Tyrrell admitted to sending various message at the tribunal, which were found by the panel to be “overtly sexual”. These included references to sex acts and porn, while one asked whether he should get the child a sex toy and lube for Christmas.

He referred to Child A as his ‘pup’ and told him he loved him, with messages presented to the tribunal including: “You will start as my puppy and I will be your puppy walker.”

The tribunal heard that Child A told Tyrrell he was gay, and he later began dating another child, referred to as Child B at the tribunal.

Tyrrell became friends with Child B on Facebook and they too began talking, the tribunal heard.

The panel heard that Child A and Tyrrell shared around 38,000 messages during a 10-month period in 2016, including ones which contained sexually explicit content.

Child A’s parents became concerned about his relationship with Tyrrell and insisted on looking at his mobile phone, which is when they discovered the messages and contacted the police.

The panel concluded that the messages were “part of a deliberate and sustained pattern of escalating behaviour by Mr Tyrell to test Child A’s susceptibility to sexual suggestion”.

It added: “There was an increasing intimacy and intensity in the messages with increasing sexual references.”

The panel described the messages as “lewd and sexual”.

It also found that Tyrrell sent messages to Child B which were “inappropriate and/or sexual nature”.

The panel concluded that Tyrrell was motivated “in pursuit of a sexual relationship with Child A and in pursuit of sexual gratification”.

The tribunal heard that Tyrrell also messaged Child A about call-outs with the ambulance service.

This included him sending photographs of car accidents and making comments about service users.

The panel found Tyrrell did send these messages and its report said: “These messages criticise and make jokes about service users and mock their suffering and health conditions.”

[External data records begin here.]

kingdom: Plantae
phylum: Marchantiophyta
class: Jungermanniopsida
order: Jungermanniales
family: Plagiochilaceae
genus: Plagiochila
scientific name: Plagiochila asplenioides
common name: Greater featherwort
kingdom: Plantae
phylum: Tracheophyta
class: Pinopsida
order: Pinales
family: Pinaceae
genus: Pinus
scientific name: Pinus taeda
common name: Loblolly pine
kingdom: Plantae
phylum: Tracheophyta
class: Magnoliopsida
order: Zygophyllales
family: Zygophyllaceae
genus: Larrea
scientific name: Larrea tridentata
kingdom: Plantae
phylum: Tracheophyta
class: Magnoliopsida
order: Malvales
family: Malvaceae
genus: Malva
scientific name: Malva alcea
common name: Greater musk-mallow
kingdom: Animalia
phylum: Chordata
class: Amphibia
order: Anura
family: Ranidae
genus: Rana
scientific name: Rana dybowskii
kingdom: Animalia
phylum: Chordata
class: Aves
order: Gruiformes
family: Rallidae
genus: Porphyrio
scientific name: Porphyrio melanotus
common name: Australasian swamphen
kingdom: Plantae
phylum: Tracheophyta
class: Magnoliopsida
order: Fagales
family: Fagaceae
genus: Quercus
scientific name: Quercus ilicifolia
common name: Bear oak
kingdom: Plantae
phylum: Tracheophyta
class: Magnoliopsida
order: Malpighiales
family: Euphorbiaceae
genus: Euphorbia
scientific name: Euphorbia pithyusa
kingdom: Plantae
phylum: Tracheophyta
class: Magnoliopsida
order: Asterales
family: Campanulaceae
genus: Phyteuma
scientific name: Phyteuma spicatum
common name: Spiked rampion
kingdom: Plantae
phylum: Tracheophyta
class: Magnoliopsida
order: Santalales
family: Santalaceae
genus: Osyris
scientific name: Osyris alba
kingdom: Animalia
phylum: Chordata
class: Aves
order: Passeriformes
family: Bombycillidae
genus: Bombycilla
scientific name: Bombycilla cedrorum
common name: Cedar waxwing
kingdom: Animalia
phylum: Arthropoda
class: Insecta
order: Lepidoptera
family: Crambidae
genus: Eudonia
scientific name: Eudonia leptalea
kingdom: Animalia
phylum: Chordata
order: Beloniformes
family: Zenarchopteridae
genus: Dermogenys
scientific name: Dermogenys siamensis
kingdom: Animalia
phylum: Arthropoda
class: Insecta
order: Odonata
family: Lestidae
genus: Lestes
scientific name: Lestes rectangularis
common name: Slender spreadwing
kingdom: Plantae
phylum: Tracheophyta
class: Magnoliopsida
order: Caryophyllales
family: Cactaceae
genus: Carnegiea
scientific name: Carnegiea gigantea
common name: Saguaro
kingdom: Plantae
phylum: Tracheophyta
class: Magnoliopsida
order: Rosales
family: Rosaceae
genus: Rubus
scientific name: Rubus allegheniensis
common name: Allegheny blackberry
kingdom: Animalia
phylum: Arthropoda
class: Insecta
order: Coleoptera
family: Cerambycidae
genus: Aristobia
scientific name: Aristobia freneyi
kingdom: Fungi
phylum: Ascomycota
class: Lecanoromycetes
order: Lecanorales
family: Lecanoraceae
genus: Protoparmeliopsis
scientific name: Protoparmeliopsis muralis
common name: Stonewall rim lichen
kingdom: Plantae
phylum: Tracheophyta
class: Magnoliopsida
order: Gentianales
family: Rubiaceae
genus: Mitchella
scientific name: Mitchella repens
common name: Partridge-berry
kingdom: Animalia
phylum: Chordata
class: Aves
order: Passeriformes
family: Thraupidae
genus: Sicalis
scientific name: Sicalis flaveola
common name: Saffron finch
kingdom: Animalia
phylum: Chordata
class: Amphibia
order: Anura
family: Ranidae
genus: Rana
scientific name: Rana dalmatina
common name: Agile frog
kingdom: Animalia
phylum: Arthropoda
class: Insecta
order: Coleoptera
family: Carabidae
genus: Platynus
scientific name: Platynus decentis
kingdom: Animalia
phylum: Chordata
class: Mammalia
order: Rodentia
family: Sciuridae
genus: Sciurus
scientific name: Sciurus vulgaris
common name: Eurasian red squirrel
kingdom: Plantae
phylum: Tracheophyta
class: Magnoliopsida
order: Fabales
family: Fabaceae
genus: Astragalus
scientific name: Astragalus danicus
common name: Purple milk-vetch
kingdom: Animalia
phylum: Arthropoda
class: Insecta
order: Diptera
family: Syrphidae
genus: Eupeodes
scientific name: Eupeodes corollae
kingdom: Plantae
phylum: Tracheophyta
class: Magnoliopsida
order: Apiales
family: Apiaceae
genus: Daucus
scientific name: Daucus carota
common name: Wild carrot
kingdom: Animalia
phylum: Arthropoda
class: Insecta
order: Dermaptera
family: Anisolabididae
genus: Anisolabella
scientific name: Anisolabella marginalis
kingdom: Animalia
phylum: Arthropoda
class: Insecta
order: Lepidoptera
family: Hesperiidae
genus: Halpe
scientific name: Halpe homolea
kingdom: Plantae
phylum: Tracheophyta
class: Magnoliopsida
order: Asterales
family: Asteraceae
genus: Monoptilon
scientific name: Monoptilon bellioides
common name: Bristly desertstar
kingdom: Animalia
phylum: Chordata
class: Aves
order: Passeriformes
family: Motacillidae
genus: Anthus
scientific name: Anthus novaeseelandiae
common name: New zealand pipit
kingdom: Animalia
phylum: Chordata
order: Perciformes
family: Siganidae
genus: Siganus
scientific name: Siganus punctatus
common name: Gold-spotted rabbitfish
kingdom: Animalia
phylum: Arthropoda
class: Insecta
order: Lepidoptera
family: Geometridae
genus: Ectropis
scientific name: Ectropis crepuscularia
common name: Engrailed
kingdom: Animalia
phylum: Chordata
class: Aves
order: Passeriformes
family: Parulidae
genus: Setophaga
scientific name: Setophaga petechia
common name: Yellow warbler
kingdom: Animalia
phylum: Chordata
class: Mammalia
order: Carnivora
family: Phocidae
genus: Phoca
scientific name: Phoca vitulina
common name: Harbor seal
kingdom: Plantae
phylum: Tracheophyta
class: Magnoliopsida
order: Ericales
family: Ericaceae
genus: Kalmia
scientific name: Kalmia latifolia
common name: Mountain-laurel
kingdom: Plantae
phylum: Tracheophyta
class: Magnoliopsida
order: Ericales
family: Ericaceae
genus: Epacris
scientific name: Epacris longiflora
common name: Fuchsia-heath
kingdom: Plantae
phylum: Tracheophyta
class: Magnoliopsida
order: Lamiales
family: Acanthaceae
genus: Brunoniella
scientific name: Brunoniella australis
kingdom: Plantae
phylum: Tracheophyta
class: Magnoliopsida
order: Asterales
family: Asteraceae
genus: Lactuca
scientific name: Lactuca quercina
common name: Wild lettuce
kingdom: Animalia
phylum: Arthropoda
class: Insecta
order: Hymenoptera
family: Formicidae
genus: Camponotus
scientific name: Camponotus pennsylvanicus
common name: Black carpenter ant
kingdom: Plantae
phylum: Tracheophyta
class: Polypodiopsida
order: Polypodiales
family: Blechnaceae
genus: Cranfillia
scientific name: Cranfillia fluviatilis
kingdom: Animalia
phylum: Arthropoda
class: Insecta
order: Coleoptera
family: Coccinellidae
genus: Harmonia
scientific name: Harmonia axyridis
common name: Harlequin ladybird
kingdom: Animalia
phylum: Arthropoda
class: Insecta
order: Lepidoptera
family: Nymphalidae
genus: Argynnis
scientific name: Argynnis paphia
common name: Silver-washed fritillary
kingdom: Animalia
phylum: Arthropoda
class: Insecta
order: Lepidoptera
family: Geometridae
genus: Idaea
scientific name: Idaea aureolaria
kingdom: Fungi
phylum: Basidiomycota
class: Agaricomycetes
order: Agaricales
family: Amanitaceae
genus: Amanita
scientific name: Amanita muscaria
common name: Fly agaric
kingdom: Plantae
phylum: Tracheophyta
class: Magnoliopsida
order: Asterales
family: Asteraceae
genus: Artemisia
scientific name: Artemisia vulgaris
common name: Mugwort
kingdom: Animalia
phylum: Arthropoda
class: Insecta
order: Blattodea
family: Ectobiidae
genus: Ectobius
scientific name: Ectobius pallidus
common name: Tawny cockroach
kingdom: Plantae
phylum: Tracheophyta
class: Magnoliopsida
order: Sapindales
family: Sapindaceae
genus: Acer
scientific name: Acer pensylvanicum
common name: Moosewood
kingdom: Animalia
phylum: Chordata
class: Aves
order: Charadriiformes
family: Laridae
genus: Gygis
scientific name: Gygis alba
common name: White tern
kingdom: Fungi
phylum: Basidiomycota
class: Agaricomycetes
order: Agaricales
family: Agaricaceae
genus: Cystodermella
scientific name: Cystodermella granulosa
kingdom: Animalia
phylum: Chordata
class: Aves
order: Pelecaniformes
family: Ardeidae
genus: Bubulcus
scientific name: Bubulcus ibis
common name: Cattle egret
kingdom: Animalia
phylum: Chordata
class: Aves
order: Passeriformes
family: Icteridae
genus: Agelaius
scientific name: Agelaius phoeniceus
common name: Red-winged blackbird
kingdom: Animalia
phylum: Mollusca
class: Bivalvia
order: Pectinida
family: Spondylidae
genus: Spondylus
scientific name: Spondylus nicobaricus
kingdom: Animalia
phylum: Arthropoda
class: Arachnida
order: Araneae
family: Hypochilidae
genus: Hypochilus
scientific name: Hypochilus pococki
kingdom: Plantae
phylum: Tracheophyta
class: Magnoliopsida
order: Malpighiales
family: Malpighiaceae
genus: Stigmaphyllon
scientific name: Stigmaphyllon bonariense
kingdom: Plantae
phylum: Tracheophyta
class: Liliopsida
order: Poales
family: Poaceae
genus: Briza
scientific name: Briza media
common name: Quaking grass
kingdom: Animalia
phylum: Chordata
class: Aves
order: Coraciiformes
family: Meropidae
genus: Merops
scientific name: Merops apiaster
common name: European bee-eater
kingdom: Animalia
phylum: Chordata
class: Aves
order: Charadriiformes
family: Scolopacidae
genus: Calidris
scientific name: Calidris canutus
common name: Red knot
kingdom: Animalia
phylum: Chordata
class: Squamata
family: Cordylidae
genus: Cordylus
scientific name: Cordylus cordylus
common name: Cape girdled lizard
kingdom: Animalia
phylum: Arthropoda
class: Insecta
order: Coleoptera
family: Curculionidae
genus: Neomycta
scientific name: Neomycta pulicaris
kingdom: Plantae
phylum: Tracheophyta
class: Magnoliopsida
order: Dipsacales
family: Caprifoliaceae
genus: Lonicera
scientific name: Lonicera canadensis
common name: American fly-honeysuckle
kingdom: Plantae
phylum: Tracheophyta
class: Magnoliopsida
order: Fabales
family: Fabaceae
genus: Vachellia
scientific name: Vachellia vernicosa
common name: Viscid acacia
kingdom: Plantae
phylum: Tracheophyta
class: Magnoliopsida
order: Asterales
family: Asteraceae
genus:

It added: “The messages are deeply inappropriate and demonstrate a profound lack of personal and professional judgement by Mr Tyrrell. The panel found that these messages showed a profound lack of concern and compassion for service users.”

Tyrrell apologised at the tribunal to the children and families concerned, saying he had been “provoked” and had “only wanted to help the community and help someone who had wanted to be a paramedic”.

He claimed that some of the messages were not genuine and had been “maliciously fabricated” by Child A’s parent. He also disagreed with the number allegedly sent.

The panel rejected his evidence.

The panel said it was “mindful” that Tyrrell was an “adult in a position of trust, authority and power”, adding that there was a “significant and inherent power imbalance”.

Tyrrell accepted that some messages were inappropriate and sexual but said there was no sexual gratification or sexual motivation involved.

Tyrrell told the tribunal he had made a “monumental mistake” for which he was now paying the price.

He denied having ever intended any of his conduct to be sexual but admitted that some jokes were “to the mark” and apologised for this.

The tribunal adjourned on April 29 and is yet to decide whether Tyrrell’s fitness to practise is impaired.

He was given an interim suspension in December 2017 which is still in place.

The panel will now reconvene at a later date to consider whether Tyrrell's actions constitute professional misconduct, and to consider any evidence regarding events since the time of the allegations that were will subsequently decide what sanctions, if any, will be taken against him.

A spokesperson for SECAMB said Tyrrell has left the ambulance service and added: "We took the matter extremely seriously and took appropriate action at the time."